Lastly, I am relatively certain that using an absolute (windows) path won't work with Travis CI and, based on this SO question, I updated my code to try and reach the index.html with a relative path using global.basePath = __dirname; and use browser.get(global.basePath + '/index.html'); (also tried with '\\', with an initial file:/// etc... but, if I make the page sleep for a few second, I am always at the basePath, unlike when I use an absolute one).

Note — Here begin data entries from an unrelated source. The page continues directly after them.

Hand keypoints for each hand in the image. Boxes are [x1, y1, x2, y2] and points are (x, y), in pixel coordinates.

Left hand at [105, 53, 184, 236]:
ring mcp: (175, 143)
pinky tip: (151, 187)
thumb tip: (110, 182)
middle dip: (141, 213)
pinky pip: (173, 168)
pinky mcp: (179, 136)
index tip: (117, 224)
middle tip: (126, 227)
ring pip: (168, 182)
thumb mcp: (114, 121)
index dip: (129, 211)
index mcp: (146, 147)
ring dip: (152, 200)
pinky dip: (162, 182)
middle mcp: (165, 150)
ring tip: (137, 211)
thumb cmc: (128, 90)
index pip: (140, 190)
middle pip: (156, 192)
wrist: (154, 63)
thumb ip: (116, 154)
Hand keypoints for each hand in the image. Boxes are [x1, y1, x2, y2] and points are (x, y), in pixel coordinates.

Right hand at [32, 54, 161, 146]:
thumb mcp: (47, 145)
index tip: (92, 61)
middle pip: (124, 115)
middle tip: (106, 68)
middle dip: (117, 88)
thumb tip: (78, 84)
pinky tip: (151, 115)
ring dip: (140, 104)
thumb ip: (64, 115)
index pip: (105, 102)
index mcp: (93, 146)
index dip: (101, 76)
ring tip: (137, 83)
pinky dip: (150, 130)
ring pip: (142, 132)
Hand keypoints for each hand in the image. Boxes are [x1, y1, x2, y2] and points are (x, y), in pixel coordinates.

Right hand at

I realise these wouldn't be "relative" paths but rather a "dynamic" absolute path but, in the end, even when replacing the "\" with "/" and literally having the exact same string as when I type it in myself:

let pagePath = global.indexPath.replace(/\\/g, "/");
console.log("trying to get", pagePath);
browser.get(basePath);
browser.sleep(5000);

Have you been confronted to this ? Will 'file:///C:/local/path/to/project/index.html' automatically be "parsed" into the proper path once running in Travis ? How can I use a relative path ?

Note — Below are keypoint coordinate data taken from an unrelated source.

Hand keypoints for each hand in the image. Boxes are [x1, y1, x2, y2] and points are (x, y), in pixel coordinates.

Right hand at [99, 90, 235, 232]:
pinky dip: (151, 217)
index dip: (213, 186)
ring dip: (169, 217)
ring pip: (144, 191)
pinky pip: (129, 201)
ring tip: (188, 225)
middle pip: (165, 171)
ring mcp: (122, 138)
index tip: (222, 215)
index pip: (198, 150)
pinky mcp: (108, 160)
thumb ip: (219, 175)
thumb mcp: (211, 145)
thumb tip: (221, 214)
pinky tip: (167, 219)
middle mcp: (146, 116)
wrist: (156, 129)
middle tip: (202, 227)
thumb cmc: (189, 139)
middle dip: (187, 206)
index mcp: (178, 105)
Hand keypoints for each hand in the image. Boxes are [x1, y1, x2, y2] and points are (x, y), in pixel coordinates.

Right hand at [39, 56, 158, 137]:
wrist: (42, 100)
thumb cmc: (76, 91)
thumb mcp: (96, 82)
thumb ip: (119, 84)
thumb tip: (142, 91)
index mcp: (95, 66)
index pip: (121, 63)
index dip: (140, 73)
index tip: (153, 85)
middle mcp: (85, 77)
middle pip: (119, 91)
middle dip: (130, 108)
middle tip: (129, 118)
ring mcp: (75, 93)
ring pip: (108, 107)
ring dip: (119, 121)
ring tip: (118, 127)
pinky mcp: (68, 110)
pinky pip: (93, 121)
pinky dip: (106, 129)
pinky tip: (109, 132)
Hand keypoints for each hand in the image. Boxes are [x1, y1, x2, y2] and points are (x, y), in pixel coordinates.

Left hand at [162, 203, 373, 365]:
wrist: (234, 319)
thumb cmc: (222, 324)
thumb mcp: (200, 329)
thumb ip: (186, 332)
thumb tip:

Should I separate each title into a question ?

Edit:

exception.js sample. They are basically constructors for errors where the description attribute is always defined. I knew I forgot something when I posted ahah

let EXCEPTIONS = {
  DefaultException: function(_type, _description, _msg) {
    this.type = _type;
    this.description = _description;
    this.message = _msg || undefined;
  },

  NoParametersDetectedInURI: function (msg) {
    EXCEPTIONS.DefaultException.call(this,
      "NoParametersDetectedInURI",
      "No URI parameters detected",
      msg);
  },
  .
  .
  .
};

Edit 2:

Answered the relative path part (though haven't tested on Travis yet). I had to set `baseUrl:

exports.config = {
    baseUrl: 'file:///' + __dirname,
    .
    .
}

in the config file and then get('/index.html'); in the test.


回答1:


I'm not sure, is it Node.js related syntax, but as for import/export you can either use export/require like this

export let EXCEPTIONS = {
---- your code ----
}
const EXCEPTIONS = require(pathToExceptionsFile)

describe('The main page', function () {
    ---- Test code here ---
    expect(element(by.className('ajs-content')).getText()).toEqual(new EXCEPTIONS.NoParametersDetectedInURI().description);
})

or like this

let EXCEPTIONS = {
---- your code ----
}

module.exports = EXCEPTIONS
const EXCEPTIONS = require(pathToExceptionsFile)

describe('The main page', function () {
    ---- Test code here ---
    expect(element(by.className('ajs-content')).getText()).toEqual(new EXCEPTIONS.NoParametersDetectedInURI().description);
})

I think it's should work in vanila JS as well. But as long as you using Protractor, you already use Node.js, so i think it should work anyway.